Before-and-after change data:
++++++

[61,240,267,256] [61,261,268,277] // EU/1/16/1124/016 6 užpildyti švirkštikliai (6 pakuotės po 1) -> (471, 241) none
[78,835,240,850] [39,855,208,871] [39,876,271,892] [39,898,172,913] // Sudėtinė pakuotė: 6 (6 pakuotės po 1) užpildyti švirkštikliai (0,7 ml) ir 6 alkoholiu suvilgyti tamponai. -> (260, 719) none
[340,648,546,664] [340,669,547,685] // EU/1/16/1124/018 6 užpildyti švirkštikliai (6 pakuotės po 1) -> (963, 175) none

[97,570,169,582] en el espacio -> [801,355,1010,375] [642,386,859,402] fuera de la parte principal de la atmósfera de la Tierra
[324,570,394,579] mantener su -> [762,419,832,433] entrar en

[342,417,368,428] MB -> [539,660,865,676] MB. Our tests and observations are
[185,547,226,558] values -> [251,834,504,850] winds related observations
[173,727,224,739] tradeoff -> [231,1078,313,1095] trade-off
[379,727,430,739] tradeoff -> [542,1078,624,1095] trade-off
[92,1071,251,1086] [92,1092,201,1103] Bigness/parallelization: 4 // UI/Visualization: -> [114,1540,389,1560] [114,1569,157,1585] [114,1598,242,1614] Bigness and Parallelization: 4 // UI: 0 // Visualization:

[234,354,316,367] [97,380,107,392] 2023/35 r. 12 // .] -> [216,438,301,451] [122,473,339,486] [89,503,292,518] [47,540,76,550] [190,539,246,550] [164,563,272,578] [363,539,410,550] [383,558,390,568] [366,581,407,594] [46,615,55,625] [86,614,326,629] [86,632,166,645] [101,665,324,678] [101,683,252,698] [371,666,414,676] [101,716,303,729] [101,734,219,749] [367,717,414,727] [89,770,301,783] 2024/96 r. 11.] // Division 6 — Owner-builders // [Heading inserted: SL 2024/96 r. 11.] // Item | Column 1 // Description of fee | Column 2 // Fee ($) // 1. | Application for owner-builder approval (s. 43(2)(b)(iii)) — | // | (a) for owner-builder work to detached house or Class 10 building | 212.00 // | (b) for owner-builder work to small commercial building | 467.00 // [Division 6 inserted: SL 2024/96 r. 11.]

++++++

> **TASK STATEMENT**
Leave out every line above except those from the line with "[379,727,430,739] tradeoff ->" up to and including the line with "[92,1071,251,1086] [92,1092,201,1103] Bigness/parallelization: 4", and copy those exactly.

> **ANSWER SPACE**
[379,727,430,739] tradeoff -> [542,1078,624,1095] trade-off
[92,1071,251,1086] [92,1092,201,1103] Bigness/parallelization: 4 // UI/Visualization: -> [114,1540,389,1560] [114,1569,157,1585] [114,1598,242,1614] Bigness and Parallelization: 4 // UI: 0 // Visualization:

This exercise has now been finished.